Özel hastane ve tıp merkezleri başta olmak üzere özel sağlık kuruluşlarında görevli meslektaşlarımızın çalışma statüleri konusunda yapılan yeni düzenleme konusunda meslektaşlarımızı bilgilendirmek amacıyla bir toplantı yapılmıştır. Toplantı, 5 Ağustos 2015 tarihinde, odamız toplantı salonunda yapıldı.
Meslektaşlarımızın yoğun ilgi gösterdiği toplantıda, Oda Başkanımız Dr.Suat Kaptaner ve Odamız Hukuk Bürosundan Av.Mithat KARA, yeni düzenlemeler konusunda bilgi aktardı.

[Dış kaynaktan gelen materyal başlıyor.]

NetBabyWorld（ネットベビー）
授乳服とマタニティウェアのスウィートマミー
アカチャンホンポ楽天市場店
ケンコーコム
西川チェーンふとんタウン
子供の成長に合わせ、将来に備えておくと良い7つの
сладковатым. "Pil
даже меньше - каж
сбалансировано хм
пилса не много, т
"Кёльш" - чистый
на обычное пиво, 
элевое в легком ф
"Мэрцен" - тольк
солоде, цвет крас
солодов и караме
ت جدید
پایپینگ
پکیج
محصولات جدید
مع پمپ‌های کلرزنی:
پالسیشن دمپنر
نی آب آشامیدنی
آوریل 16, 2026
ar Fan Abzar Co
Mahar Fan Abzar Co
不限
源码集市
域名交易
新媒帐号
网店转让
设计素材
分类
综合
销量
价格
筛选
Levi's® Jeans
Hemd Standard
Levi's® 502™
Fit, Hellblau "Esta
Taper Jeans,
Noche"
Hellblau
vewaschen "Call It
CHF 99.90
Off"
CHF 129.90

23.04.2015 tarihli Resmi Gazete'de yayınlanan 6645 sayılı Torba Kanun ve SGK tarafından 03.07.2015 tarihinde yayınlanan genelge ile özel sağlık kuruluşlarında çalışan hekimlerin çalışma statüsüne ilişkin düzenlemeler yapılmıştır. Bu düzenlemeye göre, SGK ile sözleşmeli özel sağlık hizmeti sunucularının sözleşme ile çalıştırdıkları hekimlerden aynı zamanda fatura karşılığı hizmet alımı yapması halinde veya sözleşme ilişkisi olmasa bile hekimlerden fatura karşılığı hizmet alımı yapması halinde, bu hizmetin bedeli SGK tarafından ödenecektir. Bununla birlikte, şirket ortağı olan veya mesleğini serbest icra eden hekimler ile uzman hekimler, özel sağlık kuruluşu ile yaptığı sözleşmelerinde aksi belirtilmemişse, 4-b statüsünde (Bağ-Kur) sigortalı sayılacaktır. Hekimlerin, 23.04.2015 tarihinden önce 4-a (SSK) statüsünde çalışılan sürelere ilişkin hakları saklı olacaktır.
Av. Mithat KARA, özel sağlık kuruluşlarında çalışan hekimlerin esas itibarıyla İş Kanunu hükümlerine göre hizmet akdi ile çalıştığını, bir tarafın bağımlı olarak iş görmeyi diğer tarafın bu iş karşılığında ücret ödemeyi kabul ettiği ilişkinin iş sözleşmesi olduğunu, ücretlerin ve sigorta primlerinin işveren tarafından ödenmesi gerektiğini, hizmet akdi ile çalışmanın esas olduğunu, yeni düzenleme ile taraflar arasındaki ilişkinin niteliği yok sayılarak hekimlerin kendi adına, fatura karşılığı hizmet sunan çalışanlar hale getirilmeye çalışıldığını ifade etmiştir.
Kara, hekimle sağlık kuruluşu arasında hizmet akdi ilişkisi olmasına rağmen, hekimlerin kendi adına fatura karşılığı hizmet sunmaya zorlanmasının, 4-b'li (Bağ-Kur) sigortalı sayılmasının sosyal güvenlik sisteminin özüne aykırı düştüğünü ifade etmiştir.
Kanunda, hekim ile özel sağlık kuruluşu arasındaki sözleşmede, aksi belirtilmemişse hekimin 4-b (Bağ-Kur) statüsünde olacağı düzenlenmiştir. Sözleşmede açık hüküm bulunması halinde, hekim, 4-a (SSK) statüsünde değerlendirilecektir.
Hekimlerin özlük hakları açısından değerlendirildiğinde, bu düzenlemenin kabul edilebilir olmadığı açıktır. İşveren üzerindeki mali külfeti hekime yükleyen, hekimlerin kıdem, yıllık izin vs. işçilik haklarını ortadan kaldırmayı amaçlayan bu düzenlemenin, uygulamada önemli sorunlar yaratma potansiyeli vardır. Her ne kadar işçilik hakları, hekim ile sağlık kuruluşu arasındaki iş ilişkisinin niteliğine göre belirlenmekte ise de uygulamada sorunlar yaşanma ihtimali bulunmaktadır. Bu nedenle, sorunlar yaşanmaması için, meslektaşlarımızın sözleşmelerine, çalışma statüsünün 4-a'lı (SSK) olduğu yönünde bir ibare ekletmelerinde fayda bulunmaktadır. Bununla birlikte, işverenlerden gelebilecek, "şirket ortağı olma, kendi adına vergi kaydı açma, ödeme için fatura getirme" gibi tekliflerin kabul edilmemesi gerekmektedir. Uygulamada sorun yaşayacak meslektaşlarımızın Oda'mızla iletişime geçmesini dileriz.
TTB, SGK tarafından yayınlanan genelgenin yürütmesinin durdurulması ve iptali istemiyle dava açmaktadır. Hukuki süreç konusunda meslektaşlarımız bilgilendirilecektir.